# Cleaning PFS



## hbbyhorse (Oct 15, 2010)

Hi All
as wondering what is the best way to clean the substrate?
I've still got my gravel vac from the previous setup, but am concerned about sucking up the sand.
And, do I move the sand around like I did with the gravel?

Thx in advance


----------



## PfunMo (Jul 30, 2009)

I try to "hover" the vac a bit over the surface of the sand to avoid picking up too much and then if you get it right the sand will go into the large portion and fly around and fall back into the tank. That's when you are perfect! For me I settle on loosing a bit of sand over time but not enough to worry me as it is pretty cheap to start. For stirring, I do stir but make it a different operation from the vac time. I have a long stick gizmo designed to scrape algae that works to stir and smooth sand.


----------



## blusue2 (Sep 9, 2010)

There is a video on youtube showing how to clean aquarium sand. I don't have a link to it, but if you just put that in as a search, I know you will find it. Don't know about you, but I always appreciate a visual when I learn!


----------



## hbbyhorse (Oct 15, 2010)

Awesome! thank you so much


----------



## DJRansome (Oct 29, 2005)

Pool filter sand (unlike other sand) can be cleaned by plunging the python into the substrate. The grain is large enough that it will drop back down.


----------



## Chubbs the Jellybean (Jun 16, 2009)

DJRansome said:


> Pool filter sand (unlike other sand) can be cleaned by plunging the python into the substrate. The grain is large enough that it will drop back down.


Exactly what I was about to say since I do that myself... If you use a python you can put a bucket in the sink under where the water comes out to catch any sand, but it's usually minimal. Love pfs for that reason :thumb:


----------



## hbbyhorse (Oct 15, 2010)

thx to all, time to clean the sand


----------



## PsYcHoTiC_MaDmAn (Dec 26, 2005)

seems a bit redundant now. however just the link for lighter sands in the python does suck sand up

http://www.cichlid-forum.com/videos/cleaning_sand.php


----------



## hbbyhorse (Oct 15, 2010)

I don't seem to be doing a very good job, the sand is turning a weird brown, even the rocks have the same coloring ..... some kind of algae maybe? The rocks are a milky white with grey streaks, or should I say "were" . . .


----------



## jrf (Nov 10, 2009)

If this is a new tank, it is probably just Diatoms. They'll go away as the tank matures.


----------



## hbbyhorse (Oct 15, 2010)

what is a diatom?


----------



## DJRansome (Oct 29, 2005)

They are photosynthetic micro-organisms.


----------



## hbbyhorse (Oct 15, 2010)

OK, this is a relatively new setup, I went from gravel to sand a few weeks ago with new rocks, but all the plants are plastic . . . how long will it take to go away? And is there anything I can do to make it happen faster?
Thx


----------



## DJRansome (Oct 29, 2005)

I am going through the same thing right now, it can take months. I've read a lot of things to try, but none of them ever worked for me. Easy to wipe off though. That's what I have done in the past...wipe it off.

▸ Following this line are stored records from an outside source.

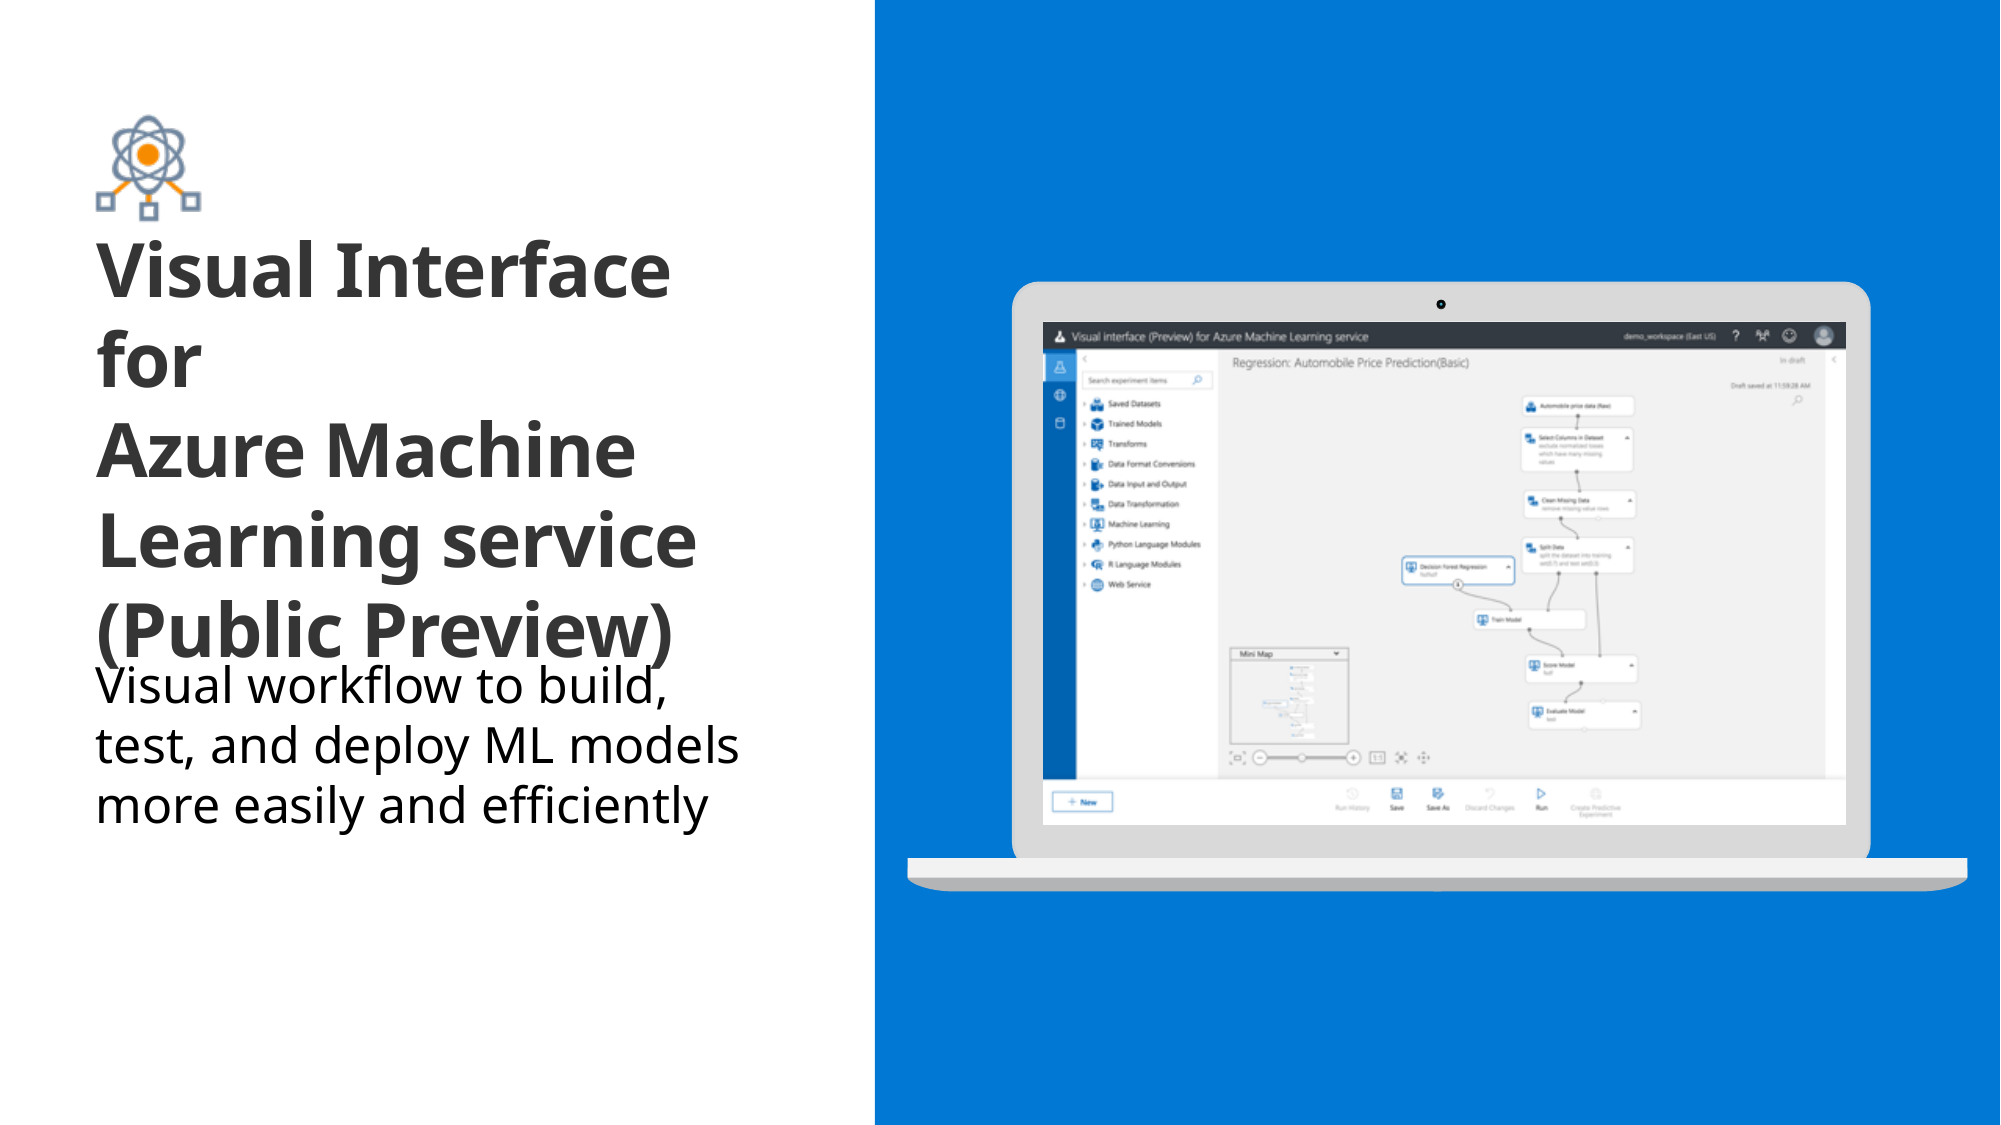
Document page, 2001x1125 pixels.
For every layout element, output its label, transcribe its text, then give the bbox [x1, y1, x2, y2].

list Visual workflow to build, test, and deploy ML models more easily and efficiently [95, 654, 779, 836]
picture [95, 113, 203, 224]
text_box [907, 281, 1968, 892]
title Visual Interface for Azure Machine Learning service (Public Preview) [96, 222, 779, 587]
text_box [874, 0, 2000, 1125]
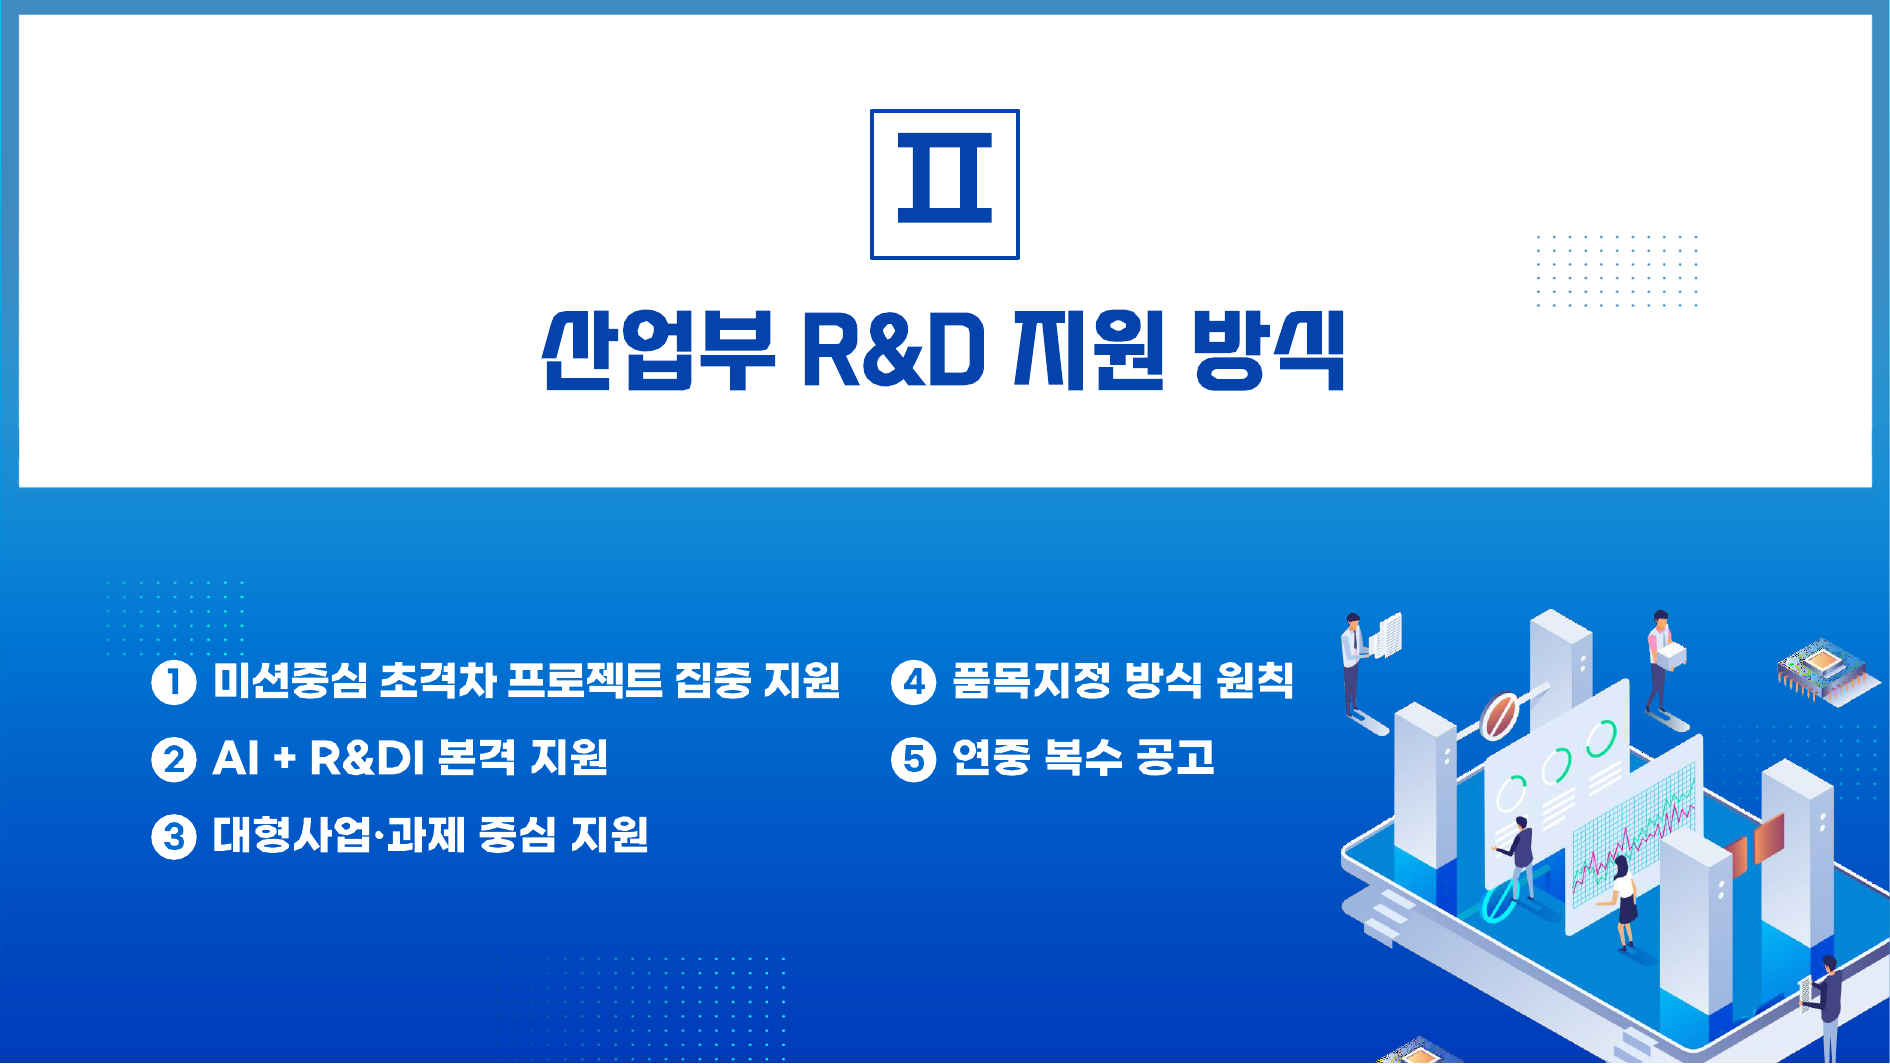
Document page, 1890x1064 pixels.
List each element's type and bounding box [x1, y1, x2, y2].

text_box [0, 0, 1890, 1064]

The rocks will go from diatoms to algae IME unless you have a planted tank. Bristlenose plecos can help with algae and some say they eat diatoms too (not my experience). I do have bristlenose in every tank but this one...I basically forgot...will probably add them next time I add fish.

I don't get diatoms on my sand...maybe I have enough fish plunging in and sifting it through their gills to keep it away. Definitely rocks and background. Ugh.

What is your nitrate level? It goes without saying that you should keep nutrients down in the tank and don't overfeed to keep your fish healthy.


----------



## hbbyhorse (Oct 15, 2010)

I haven't tested the water . . . cant find the test kit, arrrgggg! But after wiping daily, and looking at this, tank might have to come down (I got some very cool rock yesterday, so, bonus!) And am going to add a few live plants, probably a pleco as well, has been a job wiping the rocks, they aren't attached and don't want them to fall, so the tank really looks like . . . well, you get the idea


----------



## Kerricko (May 26, 2010)

Diatoms exploded in one of my tanks and after a few days it was everywhere. I added a BN pleco and he took care of most of it. Now I have green algae growing on the rocks. Looks much better.


----------



## hbbyhorse (Oct 15, 2010)

well I just did the dumbest thing, I decided to tear it down, move it, and clean everything and after I got all the rocks out, I noticed that my convicts have eggs, so am going to try to move the tank with them still in it, everybody else got transferred to the 45g community tank for the time being


----------